WORK TO COMPLETE: Could you reproduce, word for word, only the lines in the records below that run from the one holding "order: Artiodactyla" through the one holding "common name: Collared peccary", inclusive?
※
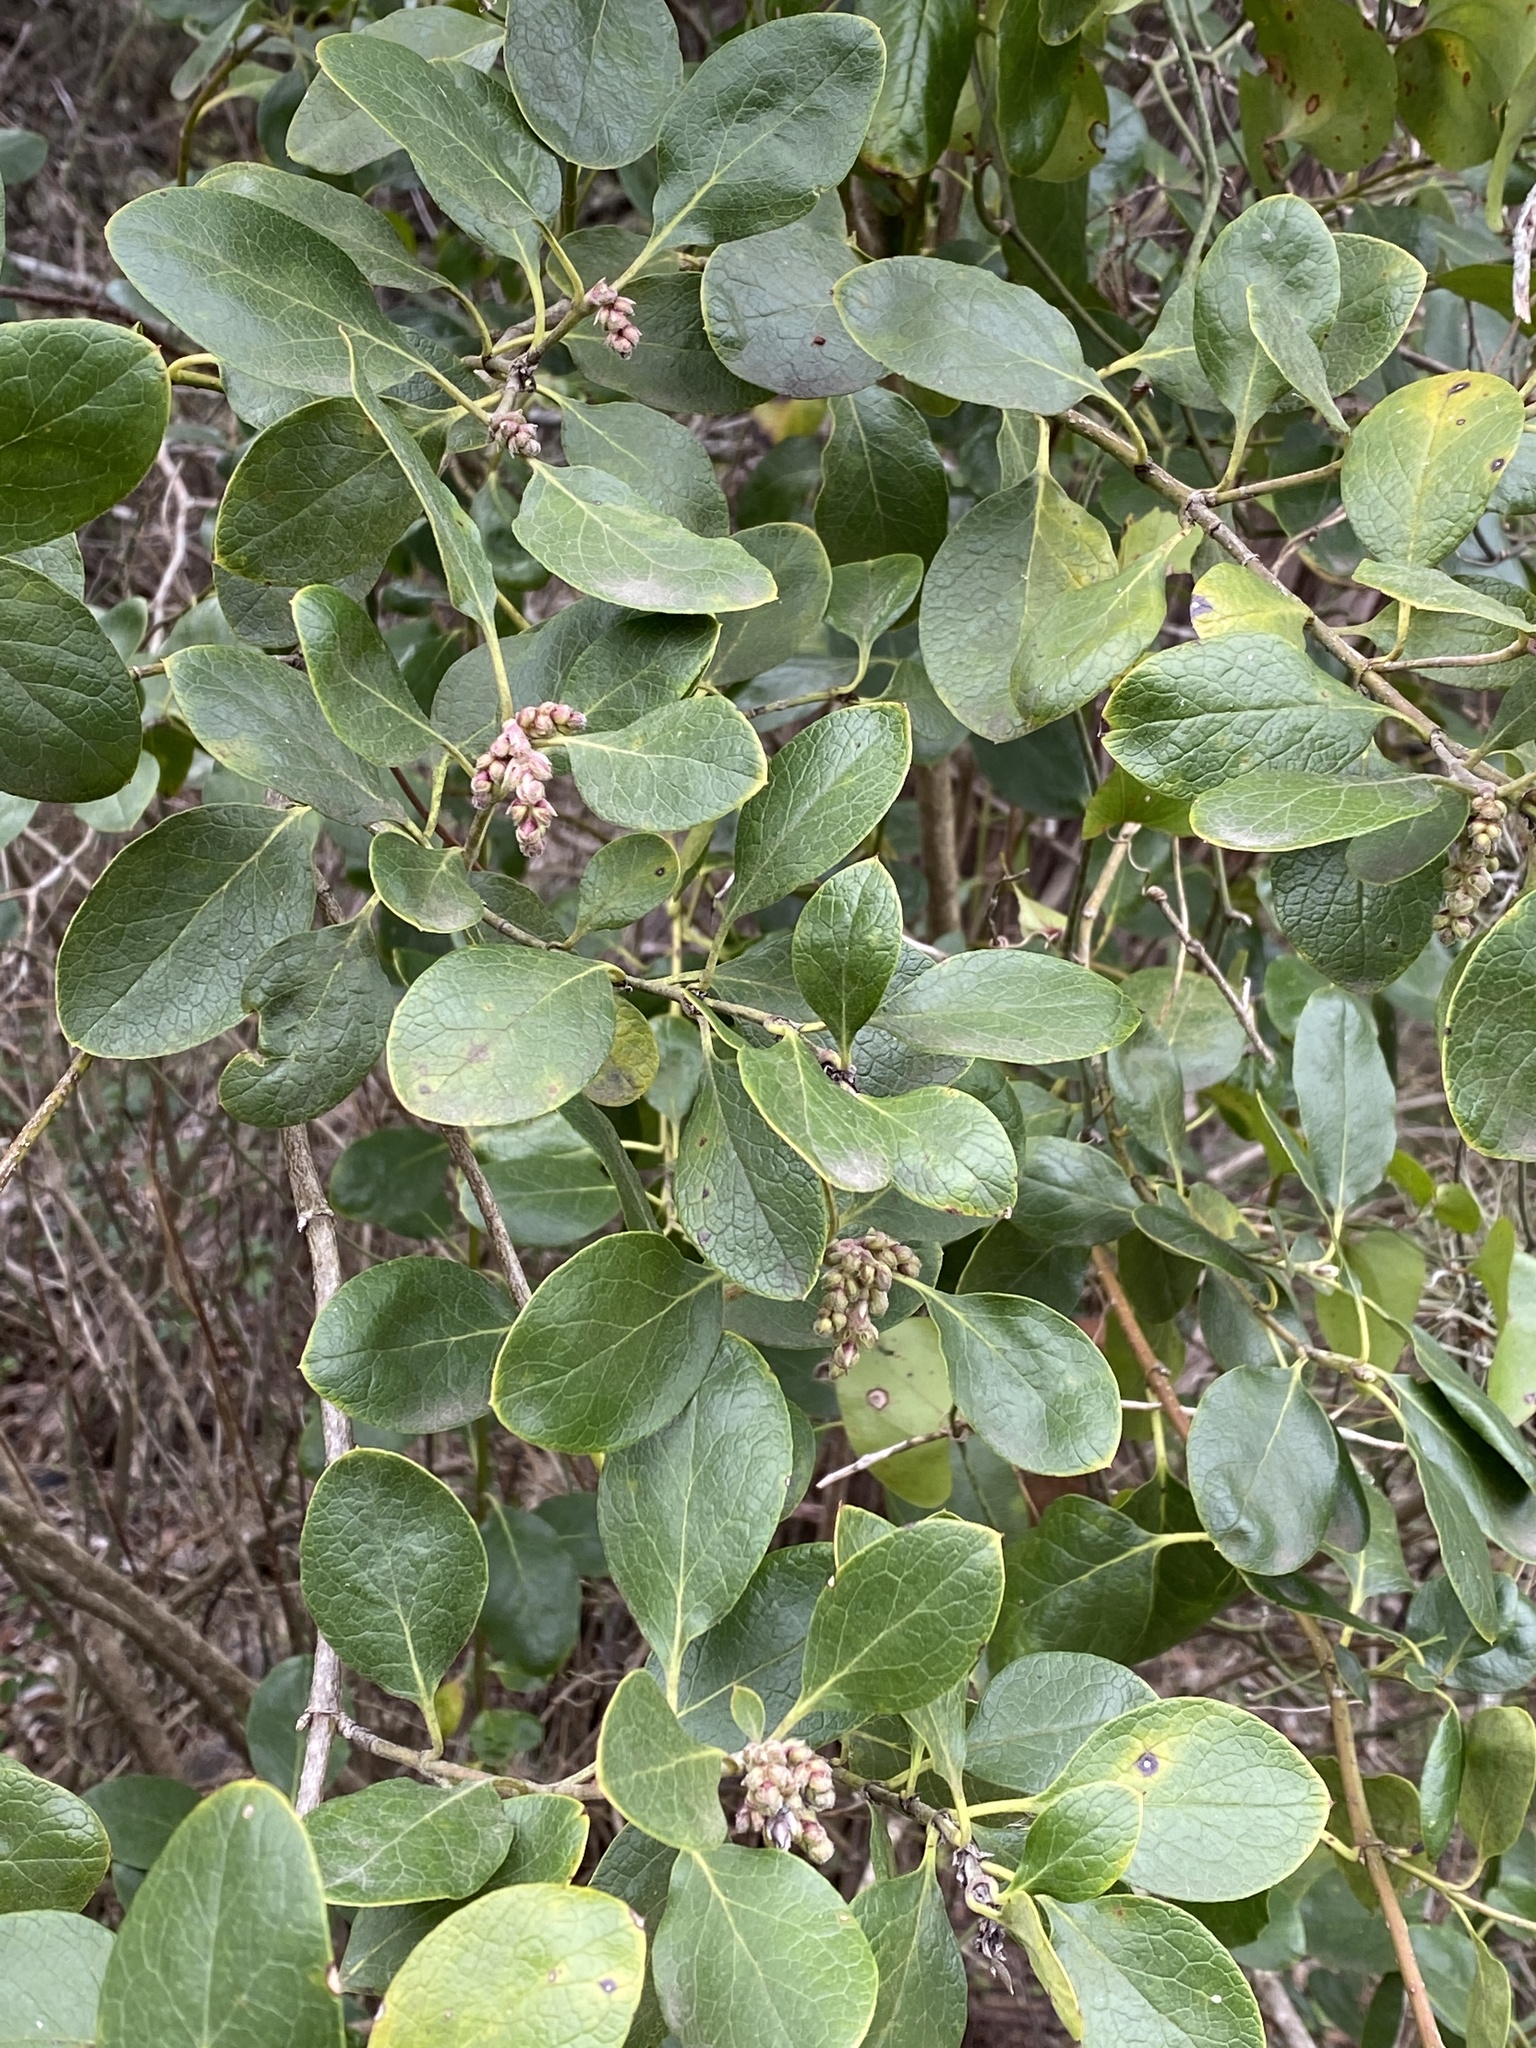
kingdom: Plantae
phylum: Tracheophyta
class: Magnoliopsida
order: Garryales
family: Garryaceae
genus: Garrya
※
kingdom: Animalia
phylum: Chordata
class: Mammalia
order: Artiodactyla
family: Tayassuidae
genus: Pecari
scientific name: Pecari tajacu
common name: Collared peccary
※
WORKED SOLUTION:
order: Artiodactyla
family: Tayassuidae
genus: Pecari
scientific name: Pecari tajacu
common name: Collared peccary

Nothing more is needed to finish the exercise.